N’avez-vous pas encore tiré les leçons des événements de l’année dernière ? Et pensez-vous vraiment que les Américains cherchent à faire des concessions à l’Iran dans les négociations et à lever les sanctions ? N’avez-vous même pas tiré les leçons du JCPOA, qui prévoit que le pays sera confronté à un nouveau problème avec l’arrivée de son chef-d’œuvre (le mécanisme de déclenchement) en octobre de cette année ?
Monsieur le Président ! Que doit faire d’autre un Américain qui a attaqué le sol iranien il y a quelques jours à peine et qui s’est également employé à tromper l’Iran à la table des négociations pour que vous compreniez ENFIN que c’est la mauvaise voie et que même le grand public qui a voté pour vous ne veut pas de cette humiliation et d’un retour au dialogue avec l’Amérique traîtresse ? Vous rendez-vous compte que ces paroles, en raison de votre faiblesse, pourraient provoquer une invasion militaire américaine plus large de l’Iran au lieu de résoudre le problème ?

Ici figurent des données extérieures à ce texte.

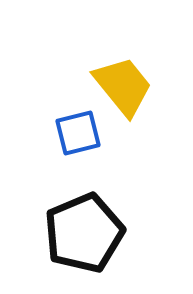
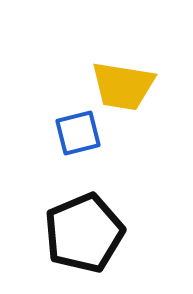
yellow trapezoid: rotated 138 degrees clockwise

Deuxièmement : dans une autre partie de votre discours, vous avez fait une distinction simpliste entre Trump et Netanyahu, en disant : « Je crois que le président américain peut mener la région vers la paix et la sécurité. »
Cher Pezeshkian ! L’objectif du martyr Soleimani était de couper la main de l’Amérique de notre région, et le Guide suprême a également déclaré en janvier 2020 que lorsque la main de l’Amérique serait coupée de cette région, nous aurions vengé Qassem Soleimani. Mais dites-vous vraiment, en tant que président de l’Iran, que Trump peut mener notre région vers la paix et la sécurité ? Ne devrions-nous pas avoir honte de vos déclarations ?

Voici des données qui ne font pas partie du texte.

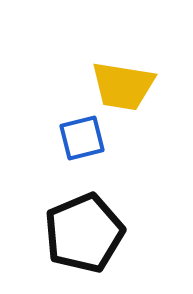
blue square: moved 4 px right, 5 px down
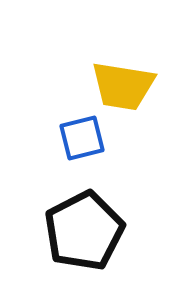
black pentagon: moved 2 px up; rotated 4 degrees counterclockwise
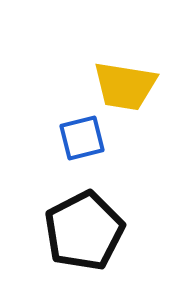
yellow trapezoid: moved 2 px right
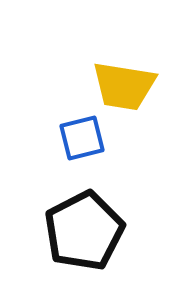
yellow trapezoid: moved 1 px left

Troisièmement et enfin : vous avez déclaré que le slogan « Mort à l’Amérique » ne signifie en aucun cas la mort du peuple américain, ni même celle des responsables américains.

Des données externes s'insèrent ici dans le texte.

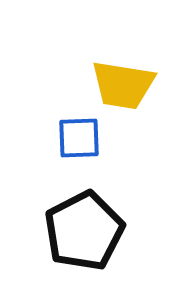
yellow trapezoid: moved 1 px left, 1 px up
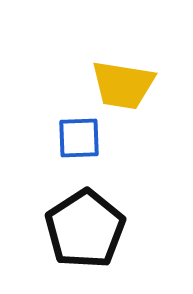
black pentagon: moved 1 px right, 2 px up; rotated 6 degrees counterclockwise
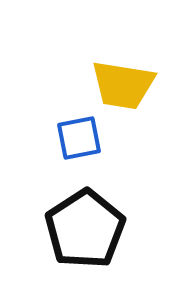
blue square: rotated 9 degrees counterclockwise
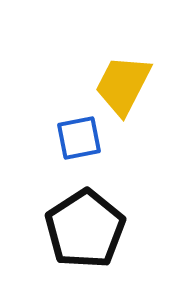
yellow trapezoid: rotated 108 degrees clockwise
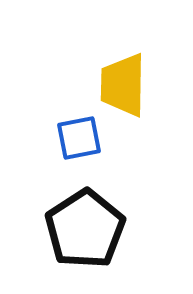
yellow trapezoid: rotated 26 degrees counterclockwise
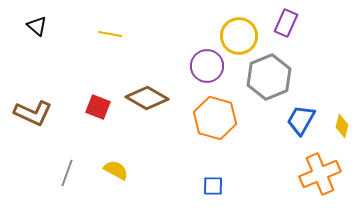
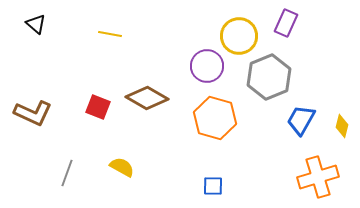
black triangle: moved 1 px left, 2 px up
yellow semicircle: moved 6 px right, 3 px up
orange cross: moved 2 px left, 3 px down; rotated 6 degrees clockwise
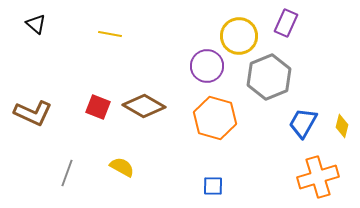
brown diamond: moved 3 px left, 8 px down
blue trapezoid: moved 2 px right, 3 px down
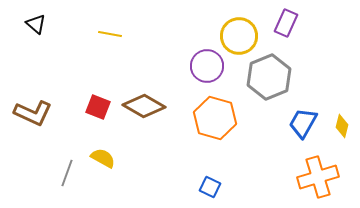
yellow semicircle: moved 19 px left, 9 px up
blue square: moved 3 px left, 1 px down; rotated 25 degrees clockwise
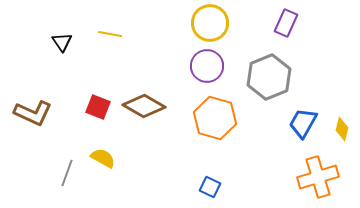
black triangle: moved 26 px right, 18 px down; rotated 15 degrees clockwise
yellow circle: moved 29 px left, 13 px up
yellow diamond: moved 3 px down
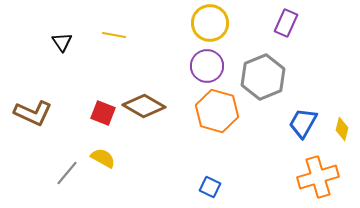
yellow line: moved 4 px right, 1 px down
gray hexagon: moved 6 px left
red square: moved 5 px right, 6 px down
orange hexagon: moved 2 px right, 7 px up
gray line: rotated 20 degrees clockwise
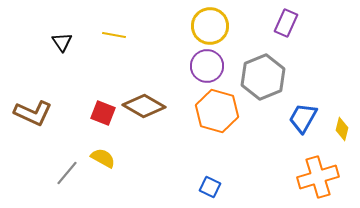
yellow circle: moved 3 px down
blue trapezoid: moved 5 px up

Monsieur le Président ! Si ce slogan ne vise pas Trump et les autres responsables américains, alors qui vise-t-il ? Le pronom de ce slogan fait-il référence à un certain employé du bureau des impôts de New York ? Comprenez-vous seulement le sens de vos paroles ? Les responsables américains donnent l’ordre d’assassiner notre peuple, nos responsables et nos scientifiques, et vous pensez pouvoir gagner leur cœur avec ces positions passives et romantiques ?
En bref, ce n’est pas une exagération. J’espère que vous réalisez que la politique étrangère menée par votre gouvernement au cours de l’année écoulée nécessite de sérieux changements. Sinon, si vous tentez à nouveau cette voie qui a échoué et qui aboutit à une répétition des événements amers du passé, alors le type d’interaction entre le parlement et le gouvernement subira des changements fondamentaux.